• [Exercise objective]
Report how many lines in the rows below contain the word "There". Give only the number.

• [Data extract]
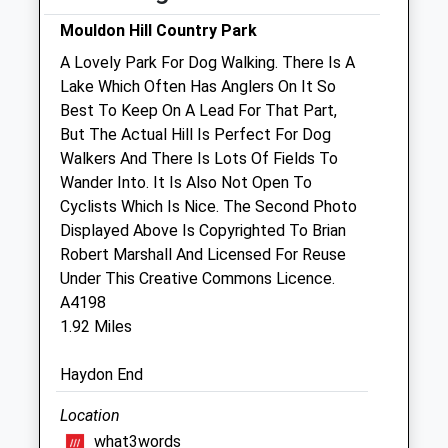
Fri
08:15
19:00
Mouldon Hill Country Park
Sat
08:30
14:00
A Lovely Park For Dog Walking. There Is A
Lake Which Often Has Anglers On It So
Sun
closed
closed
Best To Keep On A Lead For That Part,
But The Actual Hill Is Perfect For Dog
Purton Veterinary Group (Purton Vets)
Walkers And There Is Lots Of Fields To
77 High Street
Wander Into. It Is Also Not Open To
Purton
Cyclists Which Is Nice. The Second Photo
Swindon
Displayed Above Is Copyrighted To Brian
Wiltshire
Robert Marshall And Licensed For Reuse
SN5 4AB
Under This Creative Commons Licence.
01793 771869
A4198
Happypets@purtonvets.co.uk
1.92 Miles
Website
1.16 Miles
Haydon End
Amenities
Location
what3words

==

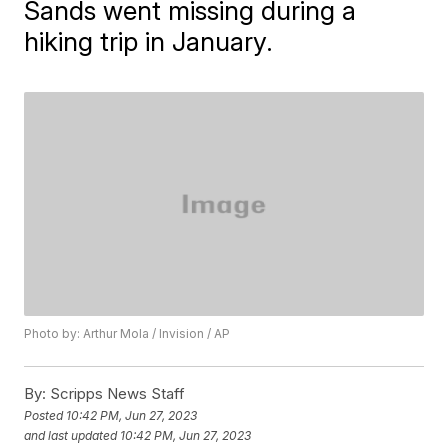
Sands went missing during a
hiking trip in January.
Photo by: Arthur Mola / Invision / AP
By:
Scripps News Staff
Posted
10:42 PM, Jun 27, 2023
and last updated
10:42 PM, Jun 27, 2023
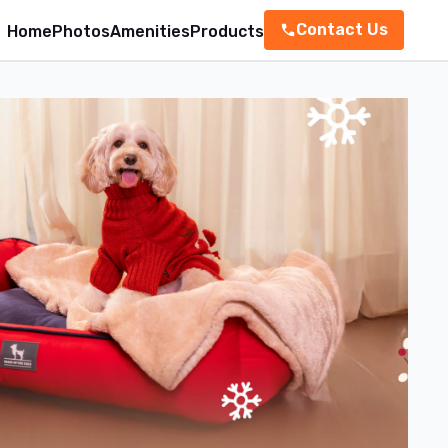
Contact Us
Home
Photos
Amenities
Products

---

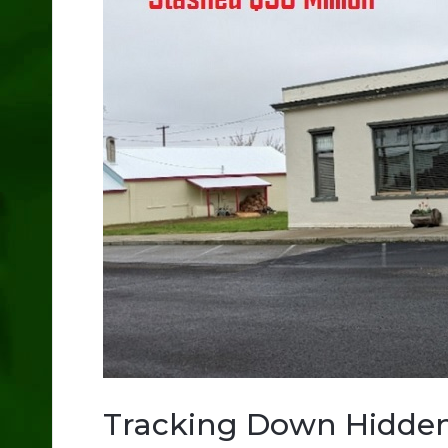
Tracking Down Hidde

• [Written solution]
2